Wissenslücken durch geschlossene Schulen: „Sonderprogramme und Betreuungsangebote“

Mit einer einfachen Kürzung der Ferien ist es jedoch laut Winfried Kretschmann auch nicht getan. „Zur Behebung der Defizite braucht es zusätzliche Betreuungsangebote und Sonderprogramme.“ Zudem müssten sich die Lehrer erst einmal einen Überblick darüber verschaffen, welche Lücken bei den Schülern in den vergangenen Wochen und Monaten überhaupt entstanden sind.

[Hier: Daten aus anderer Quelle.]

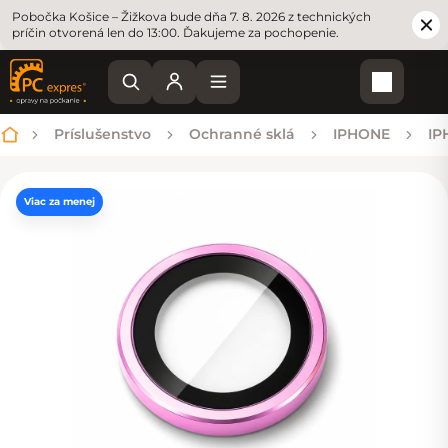
Pobočka Košice – Žižkova bude dňa 7. 8. 2026 z technických
príčin otvorená len do 13:00. Ďakujeme za pochopenie.
Nákupn
Príslušenstvo
Ochranné sklá
IPHONE
IP
Domov
Viac za menej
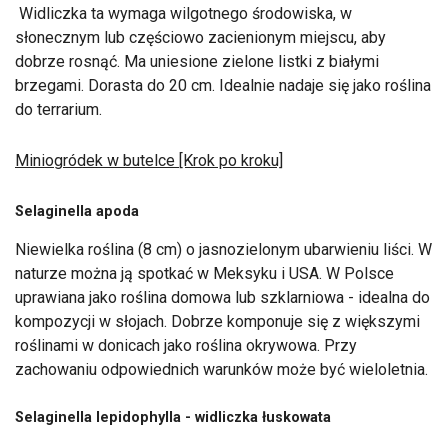
Widliczka ta wymaga wilgotnego środowiska, w
słonecznym lub częściowo zacienionym miejscu, aby
dobrze rosnąć. Ma uniesione zielone listki z białymi
brzegami. Dorasta do 20 cm. Idealnie nadaje się jako roślina
do terrarium.
Miniogródek w butelce [Krok po kroku]
Selaginella apoda
Niewielka roślina (8 cm) o jasnozielonym ubarwieniu liści. W
naturze można ją spotkać w Meksyku i USA. W Polsce
uprawiana jako roślina domowa lub szklarniowa - idealna do
kompozycji w słojach. Dobrze komponuje się z większymi
roślinami w donicach jako roślina okrywowa. Przy
zachowaniu odpowiednich warunków może być wieloletnia.
Selaginella lepidophylla - widliczka łuskowata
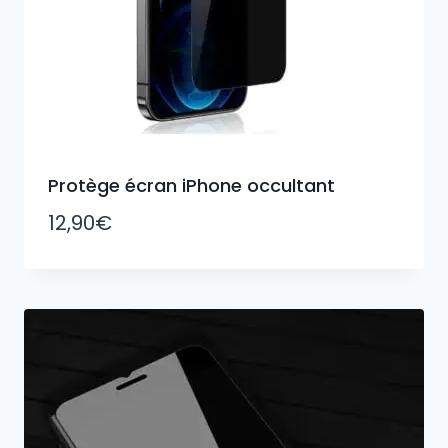
Protège écran iPhone occultant
12,90
€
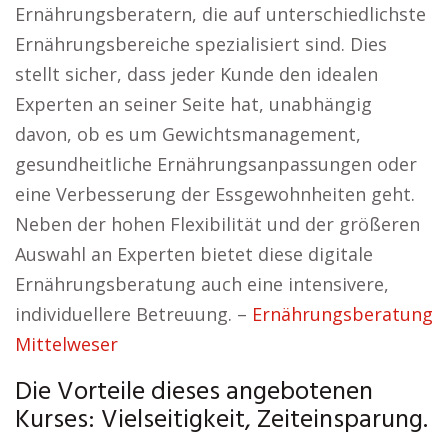
Ernährungsberatern, die auf unterschiedlichste
Ernährungsbereiche spezialisiert sind. Dies
stellt sicher, dass jeder Kunde den idealen
Experten an seiner Seite hat, unabhängig
davon, ob es um Gewichtsmanagement,
gesundheitliche Ernährungsanpassungen oder
eine Verbesserung der Essgewohnheiten geht.
Neben der hohen Flexibilität und der größeren
Auswahl an Experten bietet diese digitale
Ernährungsberatung auch eine intensivere,
individuellere Betreuung. –
Ernährungsberatung
Mittelweser
Die Vorteile dieses angebotenen
Kurses: Vielseitigkeit, Zeiteinsparung.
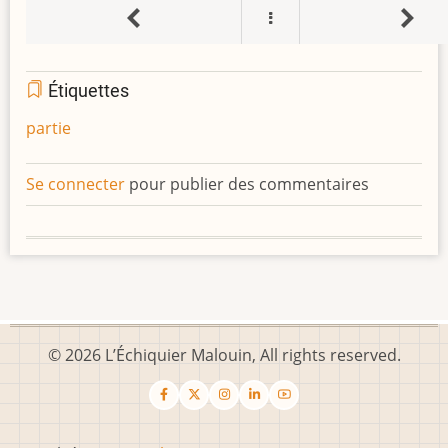
Étiquettes
partie
Se connecter
pour publier des commentaires
© 2026 L’Échiquier Malouin, All rights reserved.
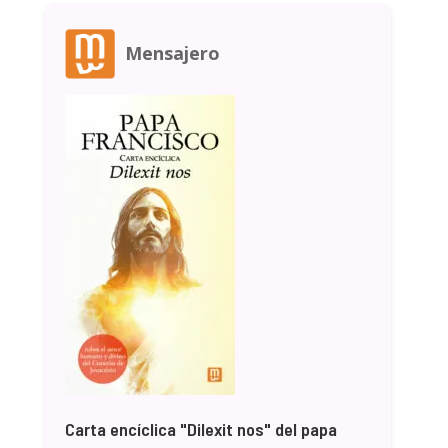
Mensajero
Carta encíclica "Dilexit nos" del papa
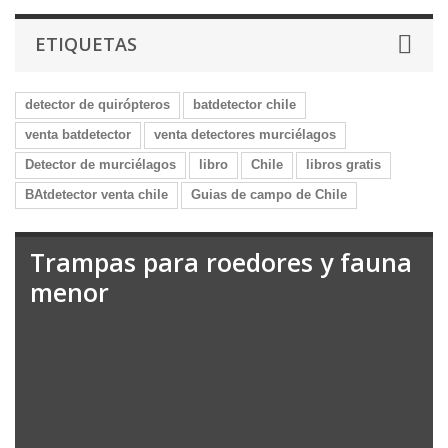
ETIQUETAS
detector de quirópteros
batdetector chile
venta batdetector
venta detectores murciélagos
Detector de murciélagos
libro
Chile
libros gratis
BAtdetector venta chile
Guias de campo de Chile
Trampas para roedores y fauna
menor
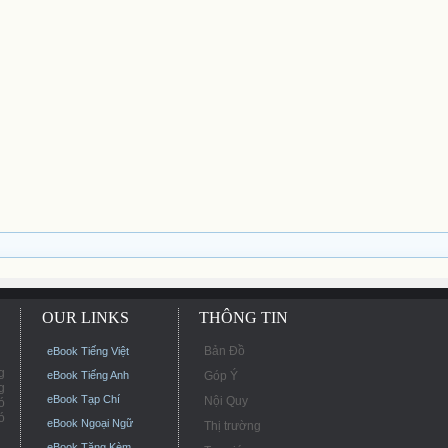
OUR LINKS
THÔNG TIN
Bản Đồ
eBook Tiếng Việt
g
eBook Tiếng Anh
Góp Ý
g
eBook Tạp Chí
Nội Quy
ó
ó
eBook Ngoại Ngữ
Thị trường
eBook Tặng Kèm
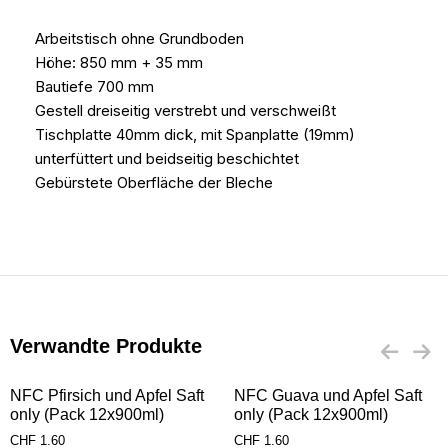
Arbeitstisch ohne Grundboden
Höhe: 850 mm + 35 mm
Bautiefe 700 mm
Gestell dreiseitig verstrebt und verschweißt
Tischplatte 40mm dick, mit Spanplatte (19mm)
unterfüttert und beidseitig beschichtet
Gebürstete Oberfläche der Bleche
Verwandte Produkte
NFC Pfirsich und Apfel Saft
NFC Guava und Apfel Saft
only (Pack 12x900ml)
only (Pack 12x900ml)
CHF
1.60
CHF
1.60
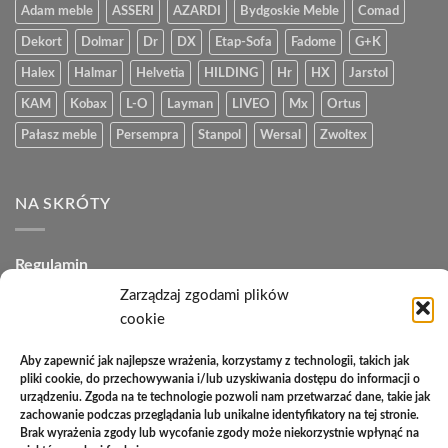
Adam meble
ASSERI
AZARDI
Bydgoskie Meble
Comad
Dekort
Dolmar
Dr
DX
Etap-Sofa
Fadome
G+K
Halex
Halmar
Helvetia
HILDING
Hr
HX
Jarstol
KAM
Kobax
L-O
Layman
LIVEO
Mx
Ortus
Pałasz meble
Persempra
Stanpol
Wersal
Zwoltex
NA SKRÓTY
Regulamin
Zarządzaj zgodami plików
Polityka plików cookies (EU)
cookie
Polityka prywatności
Aby zapewnić jak najlepsze wrażenia, korzystamy z technologii, takich jak
Polityka zwrotów
pliki cookie, do przechowywania i/lub uzyskiwania dostępu do informacji o
urządzeniu. Zgoda na te technologie pozwoli nam przetwarzać dane, takie jak
Zakupy na raty
zachowanie podczas przeglądania lub unikalne identyfikatory na tej stronie.
Brak wyrażenia zgody lub wycofanie zgody może niekorzystnie wpłynąć na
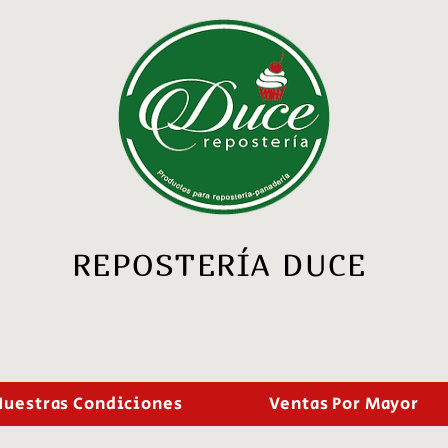
REPOSTERÍA DUCE
Nuestras Condiciones
Ventas Por Mayor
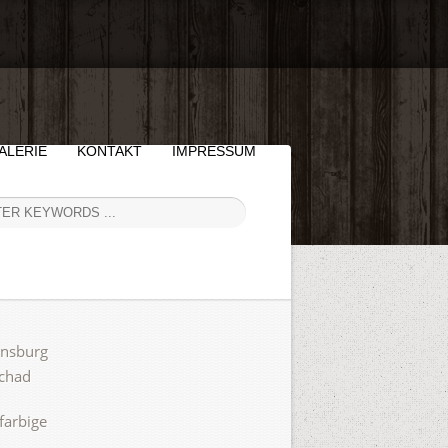
ALERIE
KONTAKT
IMPRESSUM
ensburg
Schad
farbige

Es müsse nun um „zielgerichtete Förderung“, betont Kretschmann. Dafür könnten auch Nicht-Lehrkräfte eingesetzt werden, um die nötigen Nachhilfe-Angebote auf die Beine zu stellen.

Wann weitere Öffnungen der Schulen in Baden-Württemberg geplant sind, ist bisher noch ungewiss. Kultusministerin Susanne Eisenmann beharrt seit Wochen auf schnelle Schulöffnungen. Die Herausforderin von Winfried Kretschmann im Kampf um den Posten als Ministerpräsident betont immer wieder die Notwendigkeit des Präsenzunterrichts.